Marriott has agreed to pay $600,000 in fines after the Federal Communications Commission discovered the hotel chain had been blocking their customers' personal Wi-Fi network access.
The FCC started investigating Marriott's practice of blocking personal Wi-Fi hotspots after an event in Nashville last year, CNN reports. In that same incident, the hotel chain had been charging exhibitors and other guests fees of up to $1,000 per device to be able to gain access to their own internet network.
An official press release from the FCC stated the hotel company "will pay $600,000 to resolve a Federal Communications Commission investigation into whether Marriott intentionally interfered with and disabled Wi-Fi networks established by consumers in the conference facilities of the Gaylord Opryland Hotel and Convention Center in Nashville, Tennessee, in violation of Section 333 of the Communications Act."
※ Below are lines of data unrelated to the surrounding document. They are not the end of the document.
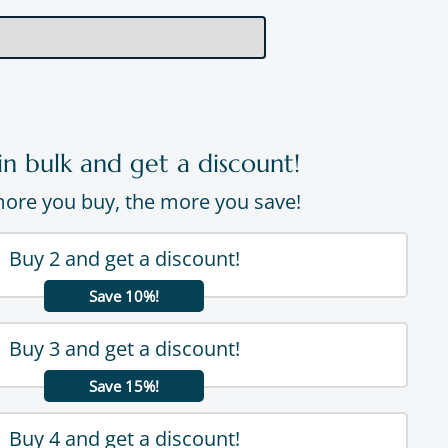
in bulk and get a discount!
ore you buy, the more you save!
Buy 2 and get a discount!
Save 10%!
Buy 3 and get a discount!
Save 15%!
Buy 4 and get a discount!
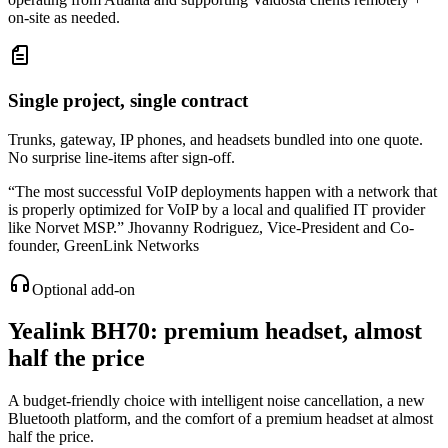
on-site as needed.
Single project, single contract
Trunks, gateway, IP phones, and headsets bundled into one quote.
No surprise line-items after sign-off.
“
The most successful VoIP deployments happen with a network that
is properly optimized for VoIP by a local and qualified IT provider
like Norvet MSP.
”
Jhovanny Rodriguez
,
Vice-President and Co-
founder, GreenLink Networks
Optional add-on
Yealink BH70
: premium headset, almost
half the price
A budget-friendly choice with intelligent noise cancellation, a new
Bluetooth platform, and the comfort of a premium headset at almost
half the price.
"Marriott employees had used containment features of a Wi-Fi monitoring system at the Gaylord Opryland to prevent individuals from connecting to the Internet via their own personal Wi-Fi networks, while at the same time charging consumers, small businesses, and exhibitors as much as $1,000 per device to access Marriott's Wi-Fi network," the FCC document continued.
Glenn Fleishman writes in a BoingBoing article that the scam involved Marriott employees using a technique known as "deauthentication", which essentially works by pushing legitimate users off their internet access points and instead connect them to "look-alike Wi-Fi networks that are hives of villainy."
"There is no authentication of deauth, ironically enough, although the kind of intrusion-detection and -mitigation hardware and software used by companies like Marriott can detect these attacks," adds Fleishman.
Under the terms of the FCC's consent decree, the hotel chain "must cease the unlawful use of Wi-Fi blocking technology and take significant steps to improve how it monitors and uses its Wi-Fi technology at the Gaylord Opryland."
Furthermore, the hotel chain must "institute a compliance plan and file compliance and usage reports with the Bureau every three months for three years, including information documenting any use of access point containment features at any U.S. property that Marriott manages or owns," according to the press release.